If Stanley was associated with Clarence as early as the late 1460s, the connexion was not strong enough to draw him into the duke’s abortive rising in March 1470, at least if one may judge from his appointment to the commission of array in Staffordshire as the King set out in pursuit of the rebels. One can only speculate on his attitude to Henry VI’s Readeption. On the one hand, he retained his place on the commission of the peace; on the other, he lost his office in the forest of Cannock to his neighbour, John Swynnerton.
After the Readeption Stanley’s career resumed its former course.

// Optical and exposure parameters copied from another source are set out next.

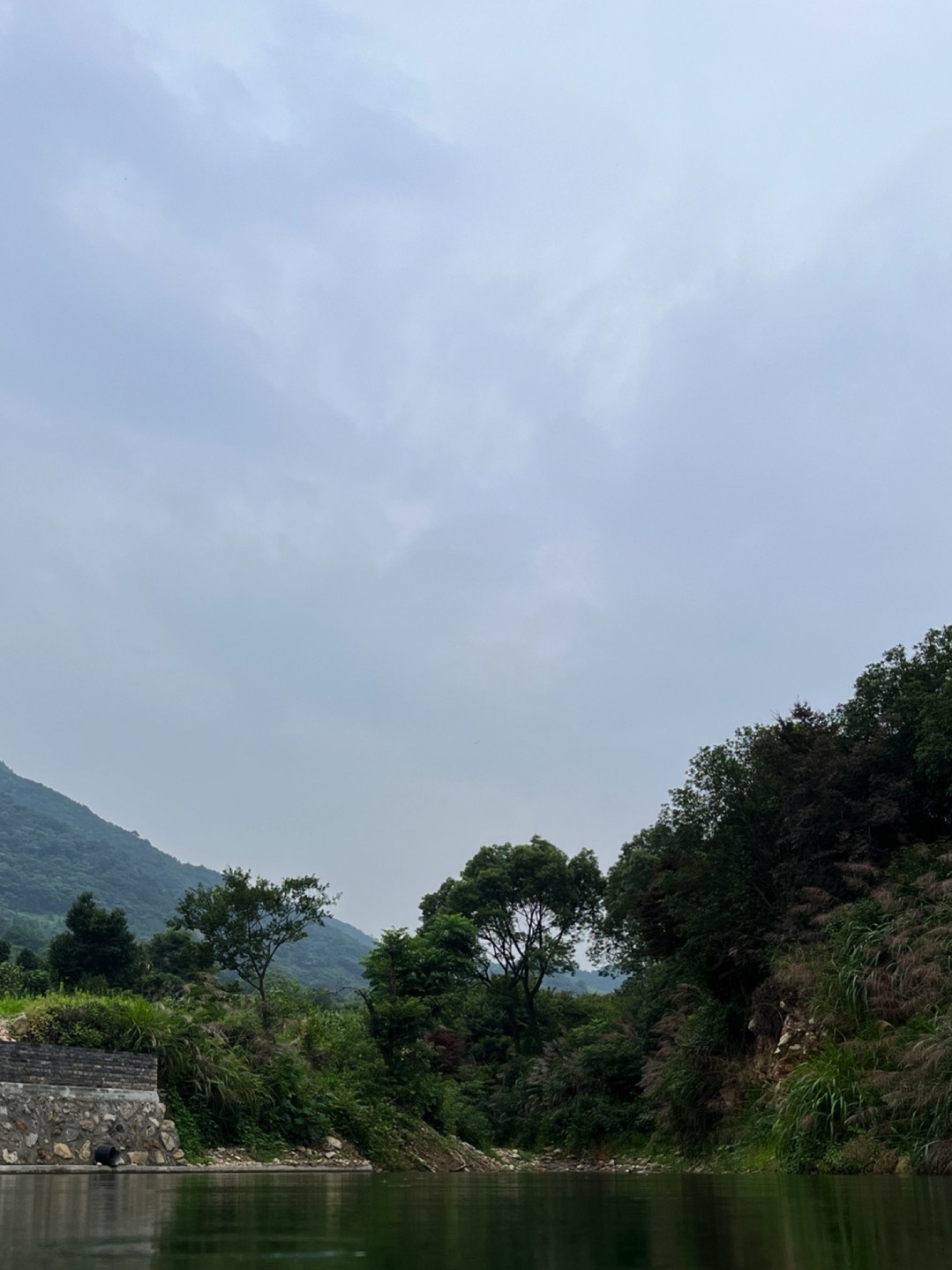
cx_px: 374
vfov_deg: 49.3
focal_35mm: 37
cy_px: 840
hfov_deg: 38.5
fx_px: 1357
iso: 50
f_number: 1.6
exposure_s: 1/2222
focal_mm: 5.1
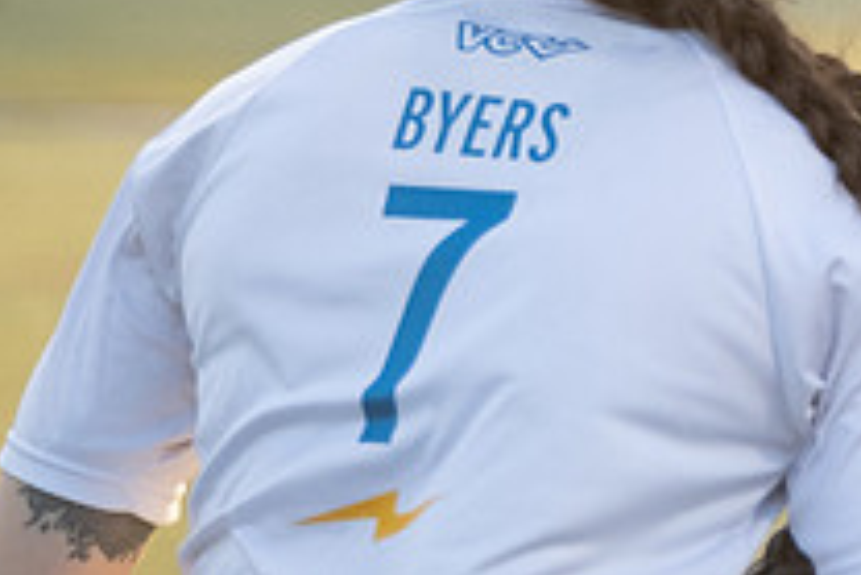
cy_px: -540
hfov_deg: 2.8
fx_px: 17447
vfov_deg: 1.9
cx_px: 1125
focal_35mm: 729
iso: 640
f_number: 2.8
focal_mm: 124.3
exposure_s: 1/1250
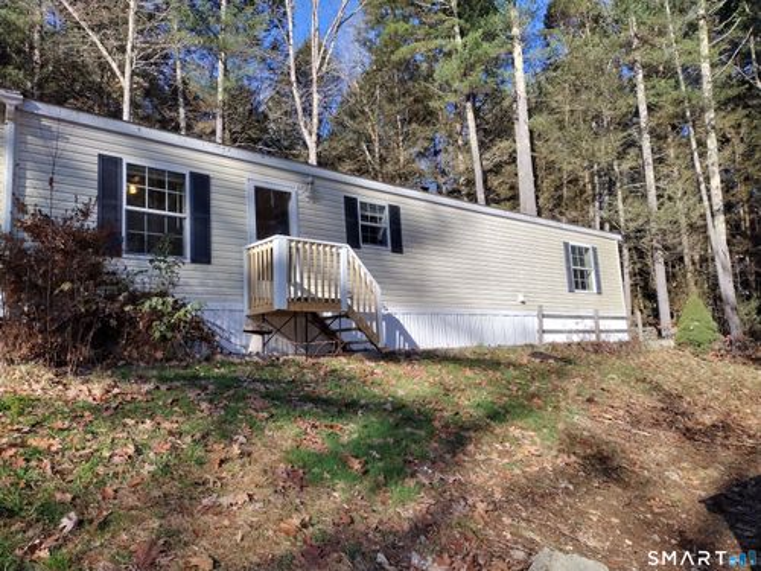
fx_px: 594
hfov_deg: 65.3
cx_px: 380
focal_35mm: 27
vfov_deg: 51.4
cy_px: 286
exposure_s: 1/1882
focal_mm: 4.71
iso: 100
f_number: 1.7
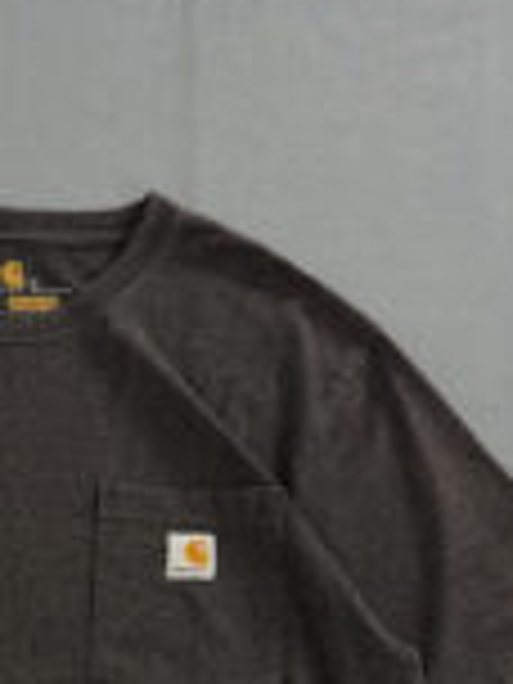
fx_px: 1245
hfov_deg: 22.6
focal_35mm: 63
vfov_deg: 27.9
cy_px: 760
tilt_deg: -85.0
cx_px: 27
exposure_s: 1/60
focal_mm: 6.76
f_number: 1.78
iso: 160
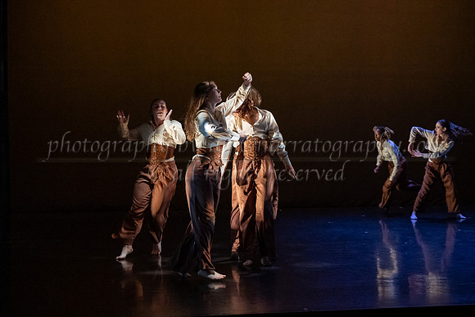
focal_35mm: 67
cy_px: 150
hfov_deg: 30.2
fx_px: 879
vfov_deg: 20.4
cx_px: 232
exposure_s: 1/400
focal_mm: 53
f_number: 3.5
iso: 4000
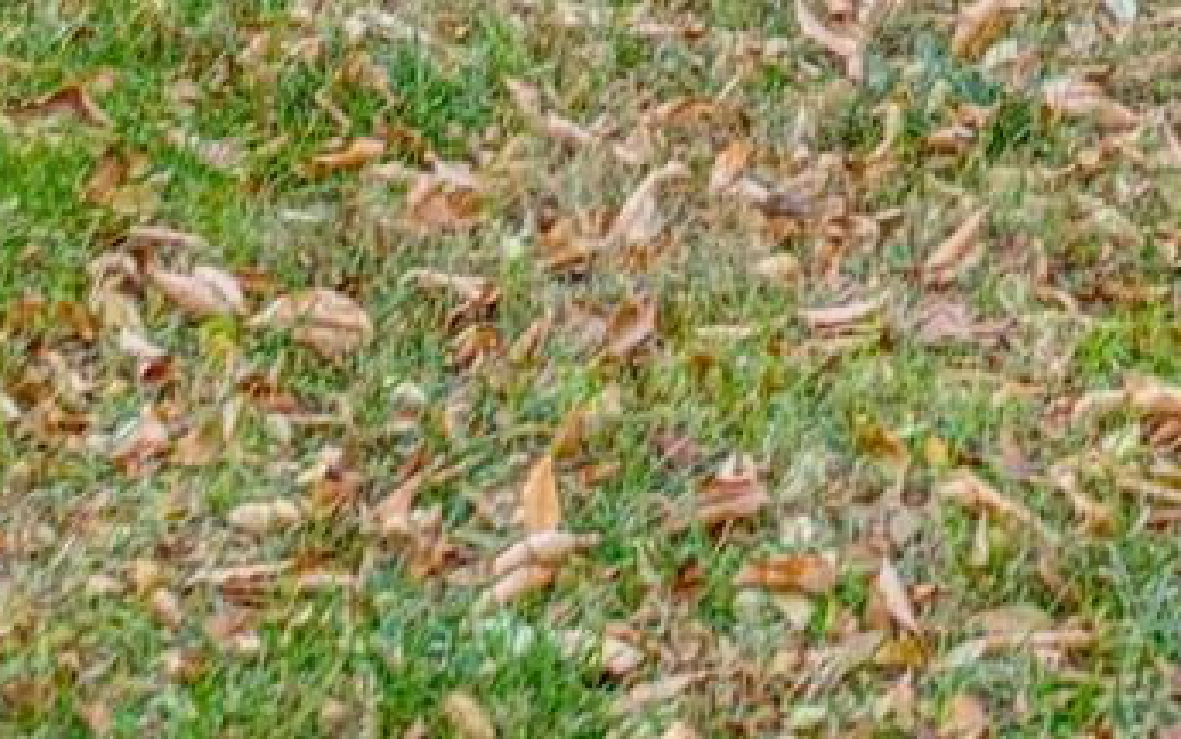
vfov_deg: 8.7
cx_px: 1590
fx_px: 3896
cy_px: -1579
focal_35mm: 121
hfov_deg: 16.2
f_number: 8
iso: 800
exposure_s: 1/125
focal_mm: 20
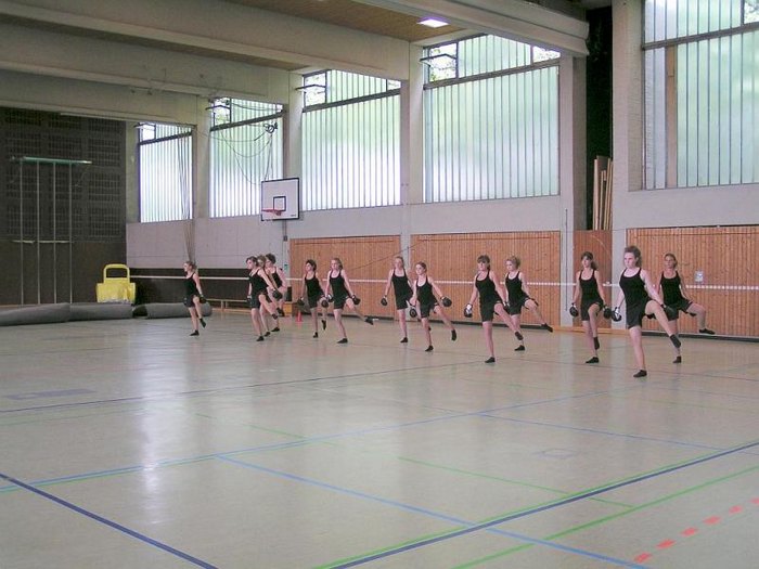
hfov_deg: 45.8
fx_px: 899
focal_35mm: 41
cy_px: 284
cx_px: 380
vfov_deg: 35.1
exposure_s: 1/50
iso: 80
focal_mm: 6.3
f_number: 2.8
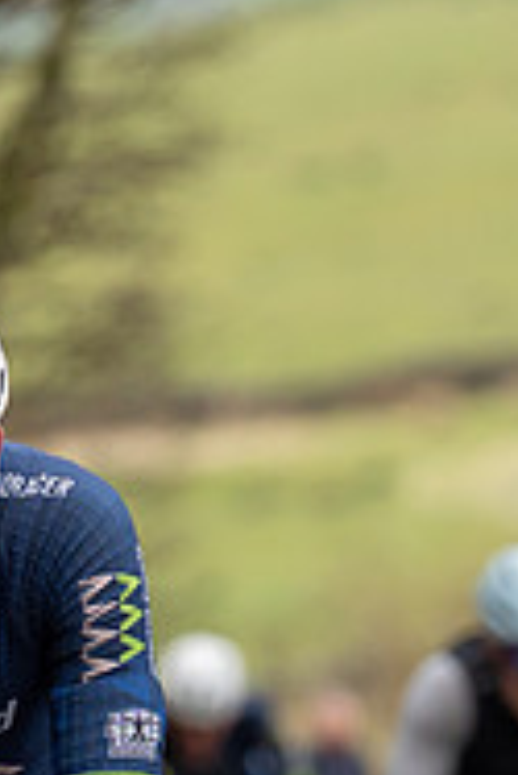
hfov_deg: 1.5
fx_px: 19560
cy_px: 589
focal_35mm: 908
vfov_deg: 2.3
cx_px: -180
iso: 500
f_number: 3.5
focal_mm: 148
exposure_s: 1/1000
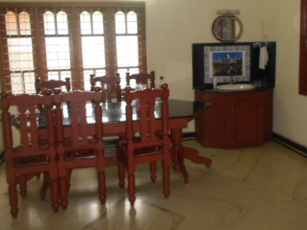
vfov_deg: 39.4
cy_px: 87
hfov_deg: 51.1
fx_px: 319
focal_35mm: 36
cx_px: 176
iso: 320
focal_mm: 4.6
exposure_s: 1/25
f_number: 3.2
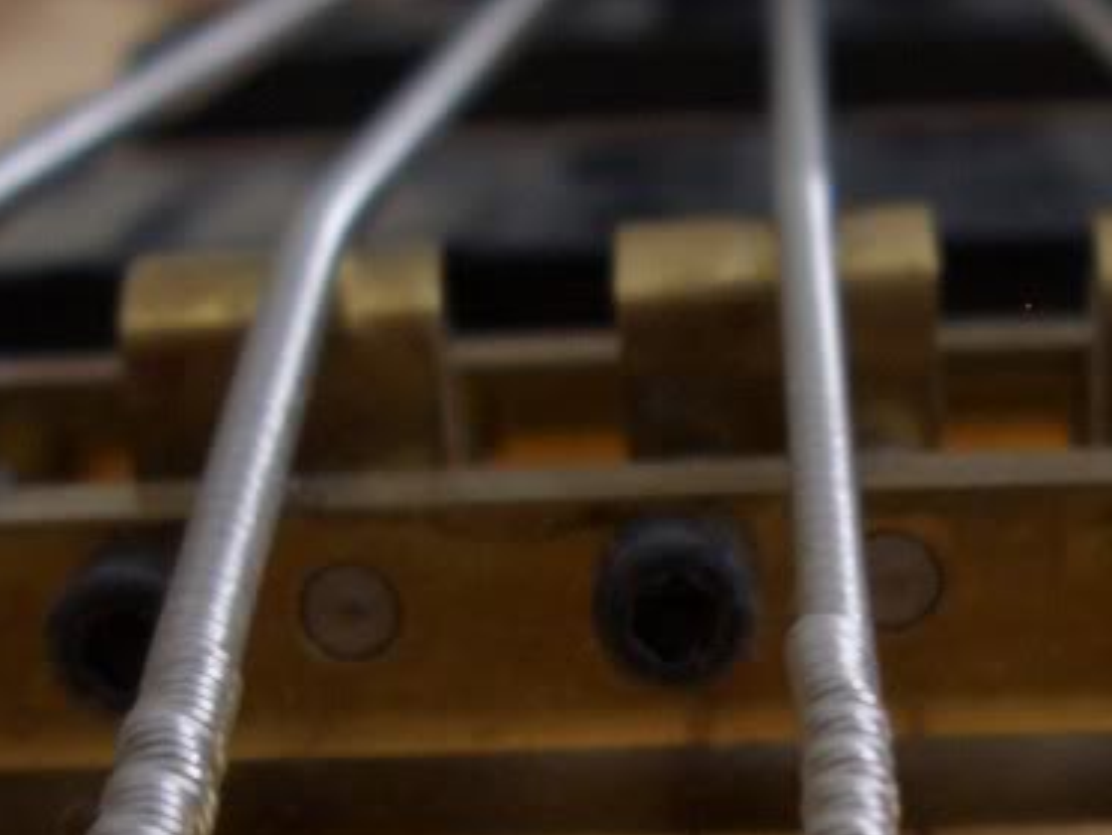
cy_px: 853
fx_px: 3085
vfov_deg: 15.1
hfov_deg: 20.3
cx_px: 781
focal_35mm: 96
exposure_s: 1/8
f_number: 2.6
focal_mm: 5.8
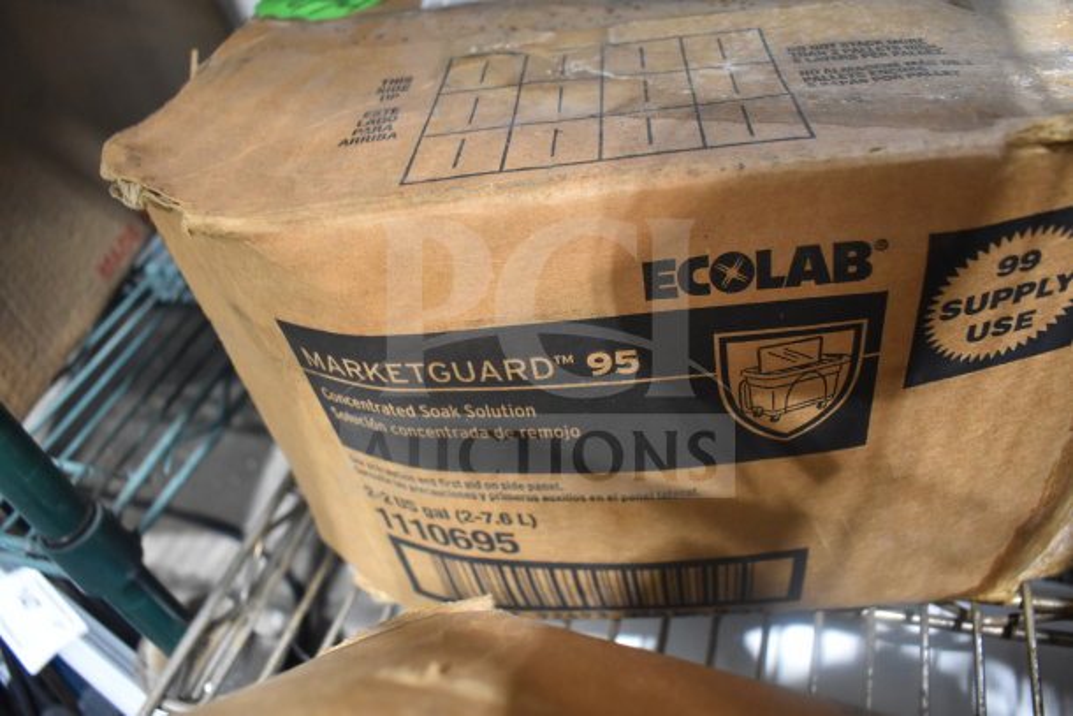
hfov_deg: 67.4
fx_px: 805
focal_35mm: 27
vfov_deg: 48.0
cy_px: 358
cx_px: 536
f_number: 3.5
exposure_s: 1/30
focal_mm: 18
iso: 1600
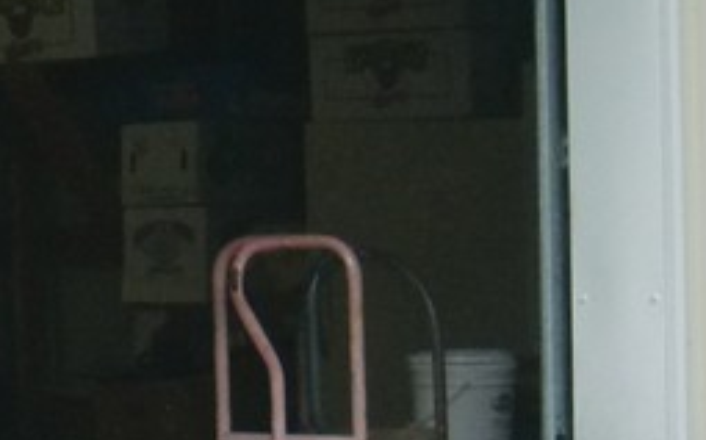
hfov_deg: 12.8
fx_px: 3115
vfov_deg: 8.1
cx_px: 11
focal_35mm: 162
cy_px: 191
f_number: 3.9
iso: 125
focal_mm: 6.66
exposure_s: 1/60
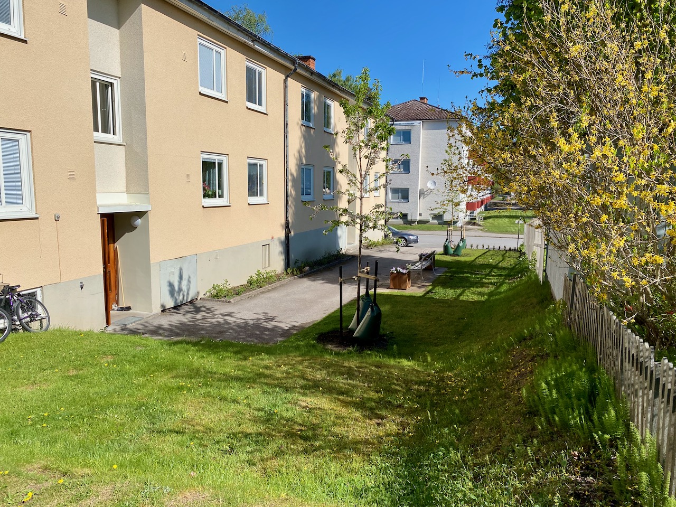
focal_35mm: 26
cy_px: 254
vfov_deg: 53.1
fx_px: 508
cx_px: 338
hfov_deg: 67.3
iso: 32
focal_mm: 4.25
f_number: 1.8
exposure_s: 1/4115
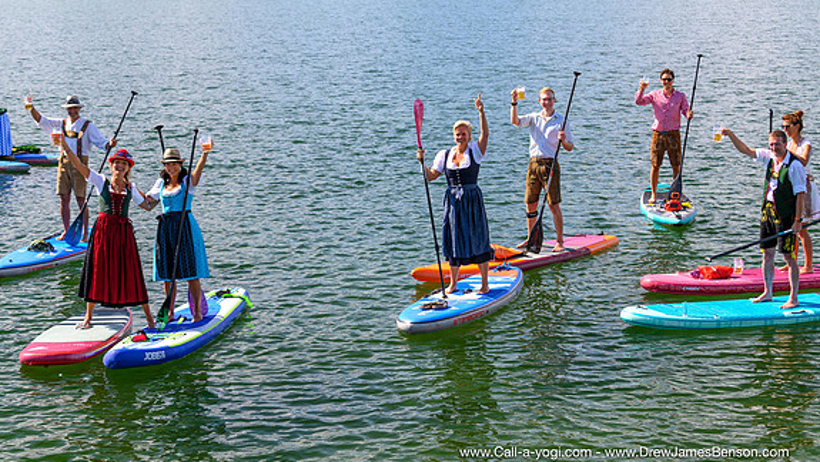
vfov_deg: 14.9
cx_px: 403
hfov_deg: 26.2
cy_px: 209
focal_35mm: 81
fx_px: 1762
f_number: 5.6
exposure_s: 1/500
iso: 200
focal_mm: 70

On 6 July 1471, as one of the surviving feoffees of Humphrey, duke of Buckingham, he made a dower settlement in favour of the duke’s widow, Anne Neville.
During the course of this long assembly, Stanley was pricked as sheriff, just as he had been in his second Parliament. Interestingly, he was appointed in succession to his half-brother, George, as a measure of his family’s importance at this date. Indirect evidence of his continued association with the Staffords is provided by his third marriage, in about 1473, to a lady who appears to have been the widow of Sir William Harcourt, who had been steward of the Stafford lordship of Maxstoke (Warwickshire), initially under Duke Humphrey and then during the minority of his heir.
Stanley died on 29 June 1476 and was buried in an impressive monument that survives in Elford church, where, as his memorial inscription notes, he founded a chantry in a newly-built chapel.
The division of our MP’s great estate between his two sons was soon followed by further division. John alienated the bulk of his Cheshire lands to Sir William Stanley, although he left Elford to descend to his eldest daughter and her husband, William Staunton (whose tomb remains in Elford church). Two further descents to females followed, first to Anne, wife of Sir William Smyth (both buried at Elford), and then to Anne’s daughter Margery, husband of Richard Huddleston.